Ma non la si costruisce con la potenza e la prepotenza delle armi. Non basta disarmare le mani, come ci ricorda spesso il papa; ma occorre «disarmare le coscienze e i cuori», dove si annidano i nemici della pace: egoismo, odio, vendetta, prepotenza, menzogna, ingiustizia…

Dalla grotta di Betlemme al Calvario, il Dio della pace non si presenta con il braccio armato, ma nell’umiltà e nello svuotamento, nella mitezza e nel perdono, in una parola, nell’amore.

Per i credenti, e per ogni uomo di buona volontà, le armi della pace si chiamano: giustizia, solidarietà, mutua convivenza, accoglienza reciproca, ascolto e stima dell’altro, accettazione, perdono, riconciliazione, dialogo a tutti i livelli…

«La pace, prima che traguardo, è cammino, cammino in salita.
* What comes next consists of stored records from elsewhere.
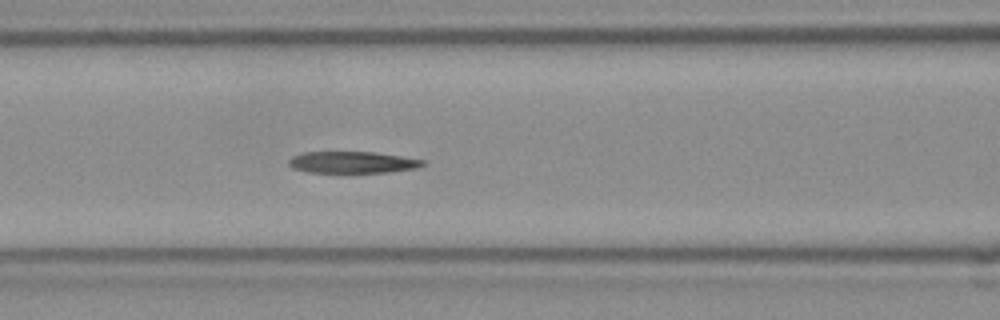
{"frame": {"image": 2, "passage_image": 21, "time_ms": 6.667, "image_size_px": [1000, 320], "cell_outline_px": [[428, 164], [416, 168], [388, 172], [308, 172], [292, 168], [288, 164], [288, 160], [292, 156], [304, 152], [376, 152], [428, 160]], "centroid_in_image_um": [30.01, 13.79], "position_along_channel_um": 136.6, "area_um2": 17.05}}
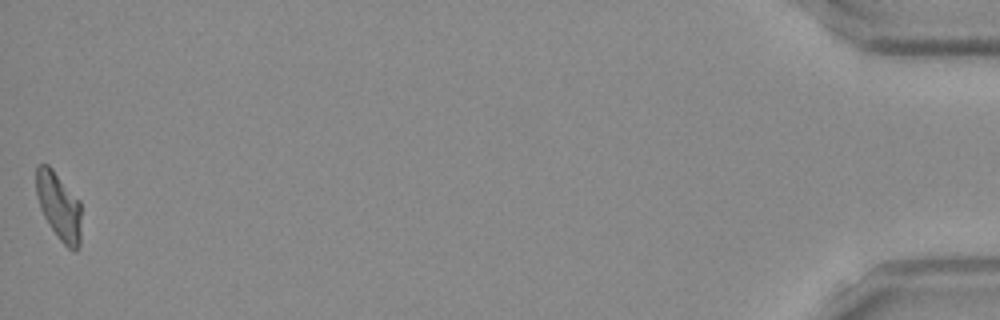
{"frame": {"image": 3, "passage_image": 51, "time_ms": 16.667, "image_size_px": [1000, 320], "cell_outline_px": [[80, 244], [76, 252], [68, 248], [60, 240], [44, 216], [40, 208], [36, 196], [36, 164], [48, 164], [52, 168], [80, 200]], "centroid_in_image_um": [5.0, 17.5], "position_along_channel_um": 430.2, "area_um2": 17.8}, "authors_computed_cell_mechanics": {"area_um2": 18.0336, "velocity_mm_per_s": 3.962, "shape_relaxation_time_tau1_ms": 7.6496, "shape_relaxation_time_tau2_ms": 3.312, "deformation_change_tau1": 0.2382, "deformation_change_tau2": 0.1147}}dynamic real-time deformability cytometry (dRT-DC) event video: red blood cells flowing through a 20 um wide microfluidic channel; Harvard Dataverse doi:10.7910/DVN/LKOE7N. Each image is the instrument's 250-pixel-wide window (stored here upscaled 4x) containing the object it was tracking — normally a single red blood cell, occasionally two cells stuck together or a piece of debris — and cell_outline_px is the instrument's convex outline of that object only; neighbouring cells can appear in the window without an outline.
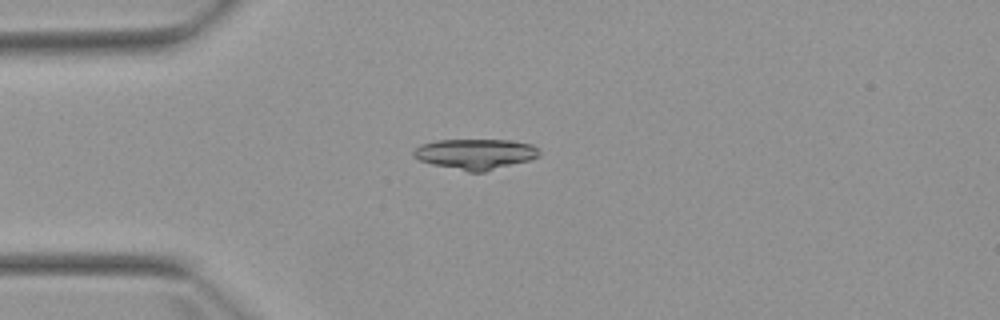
{"species": "Egyptian fruit bat (a non-hibernating species)", "species_latin": "Rousettus aegyptiacus", "temperature_condition": "warm", "stored_images_in_passage": 6, "camera_frame_rate_fps": 3000, "um_per_image_px": 0.085, "animal": {"sex": "female"}, "frame": {"image": 1, "passage_image": 4, "time_ms": 3.667, "image_size_px": [1000, 320], "cell_outline_px": [[540, 156], [528, 160], [484, 172], [468, 172], [432, 164], [420, 160], [412, 156], [412, 152], [420, 144], [436, 140], [512, 140], [532, 144], [540, 152]], "centroid_in_image_um": [40.39, 13.09], "position_along_channel_um": 44.6, "area_um2": 22.31}}
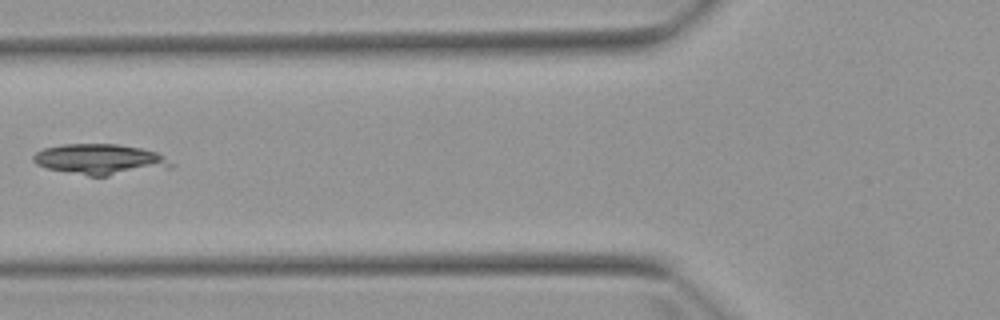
{"frame": {"image": 2, "passage_image": 6, "time_ms": 6.0, "image_size_px": [1000, 320], "cell_outline_px": [[176, 164], [172, 168], [108, 176], [88, 176], [44, 168], [36, 164], [32, 160], [32, 156], [36, 152], [44, 148], [64, 144], [116, 144], [140, 148], [156, 152], [164, 156]], "centroid_in_image_um": [8.53, 13.56], "position_along_channel_um": 117.3, "area_um2": 24.97}}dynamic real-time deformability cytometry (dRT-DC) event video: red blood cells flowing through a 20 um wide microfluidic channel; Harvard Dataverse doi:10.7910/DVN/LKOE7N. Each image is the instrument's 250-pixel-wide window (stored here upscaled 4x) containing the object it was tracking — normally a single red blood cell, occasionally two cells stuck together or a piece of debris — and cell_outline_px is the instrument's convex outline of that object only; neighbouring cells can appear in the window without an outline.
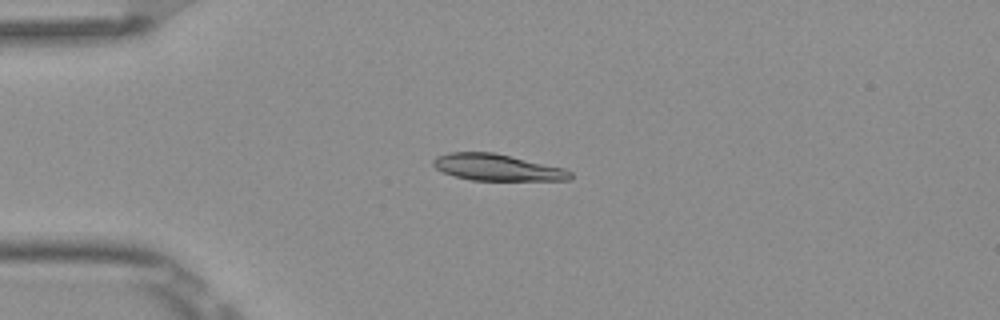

Ha le sue tabelle di marcia e i suoi ritmi. I suoi rallentamenti e le sue accelerazioni. Forse anche le sue soste. Se è così, occorrono attese pazienti. E sarà beato, perché operatore di pace, non chi pretende di trovarsi all’arrivo senza essere partito, ma chi parte» (don Tonino Bello).

Buon natale, cari amici lettori. In voi e attorno a voi trabocchi la pace, quella vera, che viene dall’alto, annunciata e promessa a tutti gli uomini di buona volontà.

Ricordiamo, però, che tale pace è dono dinamico, che «non lascia in pace», ma rimette in marcia.